Marcus’s price view is inseparable from his broader contention that BTC must progress beyond a narrow “digital gold” narrative. Echoing a line from analyst Matt Pines that Brunell cited—“if Bitcoin is only a store of value, it has failed”—Marcus agreed “fully,” but added a critical caveat: the savings-asset phase was a necessary precondition for utility.

“We believe that the store-of-value phase is absolutely essential for us to be able to actually build a utility phase of Bitcoin on top of it,” he said, arguing that institutional adoption, ETFs and nation-state accumulation conferred enough legitimacy to begin scaling real-world payments. “Now that every institution… whether it’s BlackRock, Fidelity or others, are actually supporting Bitcoin… we can actually really start building payment utility on top of it.”

That utility vision hinges on using Bitcoin more like TCP/IP—an invisible settlement substrate—than as a volatile unit of account for everyday spending.
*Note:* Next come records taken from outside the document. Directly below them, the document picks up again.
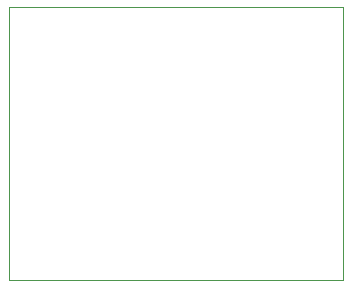
<source format=gm1>
%TF.GenerationSoftware,KiCad,Pcbnew,5.1.10*%
%TF.CreationDate,2021-08-11T21:48:22+02:00*%
%TF.ProjectId,LiPo_Wireless,4c69506f-5f57-4697-9265-6c6573732e6b,rev?*%
%TF.SameCoordinates,Original*%
%TF.FileFunction,Profile,NP*%
%FSLAX46Y46*%
G04 Gerber Fmt 4.6, Leading zero omitted, Abs format (unit mm)*
G04 Created by KiCad (PCBNEW 5.1.10) date 2021-08-11 21:48:22*
%MOMM*%
%LPD*%
G01*
G04 APERTURE LIST*
%TA.AperFunction,Profile*%
%ADD10C,0.050000*%
%TD*%
G04 APERTURE END LIST*
D10*
X64516000Y-101981000D02*
X64516000Y-102235000D01*
X92837000Y-101981000D02*
X64516000Y-101981000D01*
X92837000Y-125095000D02*
X92837000Y-101981000D01*
X64516000Y-125095000D02*
X92837000Y-125095000D01*
X64516000Y-102235000D02*
X64516000Y-125095000D01*
M02*

</source>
Marcus was blunt about behavioral and economic constraints: “People don’t want to use Bitcoin for everyday purchases because it’s volatile and people want to actually benefit from appreciation… they don’t want to be the Bitcoin pizza guy.”

Lightspark’s approach is to move fiat end-to-end while using BTC in the middle. “You can send dollars from a US bank account to someone in Mexico receiving Mexican peso… the settlement asset is Bitcoin in between. So you have dollars, Bitcoin, Mexican peso and it’s invisible to people using it.”

Technically, Lightspark is pushing beyond Lightning’s channel model while remaining backward-compatible. Marcus lauded Lightning’s trust model and speed, but highlighted its liquidity and self-custody frictions when scaled to “billions of endpoints.”

The company’s newly launched “Spark” is described as a Lightning-compatible, non-channel payment system that enables spinning up “billions of wallets” with “minimal new trust assumptions.” Crucially, he said, it preserves safety valves: “It’s not as trustless as Lightning, but we believe it’s trustless enough and has unilateral exits to Layer 1… you can pull a rip cord and no one can prevent you from recovering your funds on L1.”

Stablecoins And Adoption

Marcus also argued that stablecoins—despite their centralized issuer model—are an unavoidable component of global payments, and that anchoring them to BTC’s settlement layer enhances resilience. He described a personal “schizophrenic journey” with stablecoins, disliking the “single throat to choke,” yet accepting their ubiquity and attempting to minimize trust by avoiding separate gas tokens and preserving unilateral exits to Bitcoin L1.

On adoption, Marcus pointed to shifting institutional sentiment. Recounting a panel in New York “put together by Citadel Securities,” he said a “majority” of a roughly 450-person room of large traditional-finance investors indicated they own BTC, versus far fewer holding ETH, stablecoins, or any token. “This is a room that traditionally would have been very resistant to Bitcoin… now the times have changed so profoundly.” Yet he still framed retail penetration as early, estimating “low hundreds of millions” of unique holders globally and significant headroom from there.

Overall, Marcus’ thesis returns to first principles: BTC as neutral, scarce, programmable collateral and a credibly decentralized settlement layer. Dismissing critiques that it lacks “intrinsic value,” he argued, “Underlying scarcity of Bitcoin secured by code is the intrinsic value… this is the only thing that’s deflationary by nature.”

That, he contends, is why Bitcoin should outcompete gold over time: “When the first gold ETFs were launched, they started mining more gold. You can’t do that with Bitcoin.” If and when that market-cap crossover arrives, it would validate the structural call embedded in his remarks—and, by extension, the headline-grabbing notion that BTC’s fair value is not just above seven figures, but ultimately “more valuable than gold,” which today maps to $1.5 million.

At press time, BTC traded at $109,060.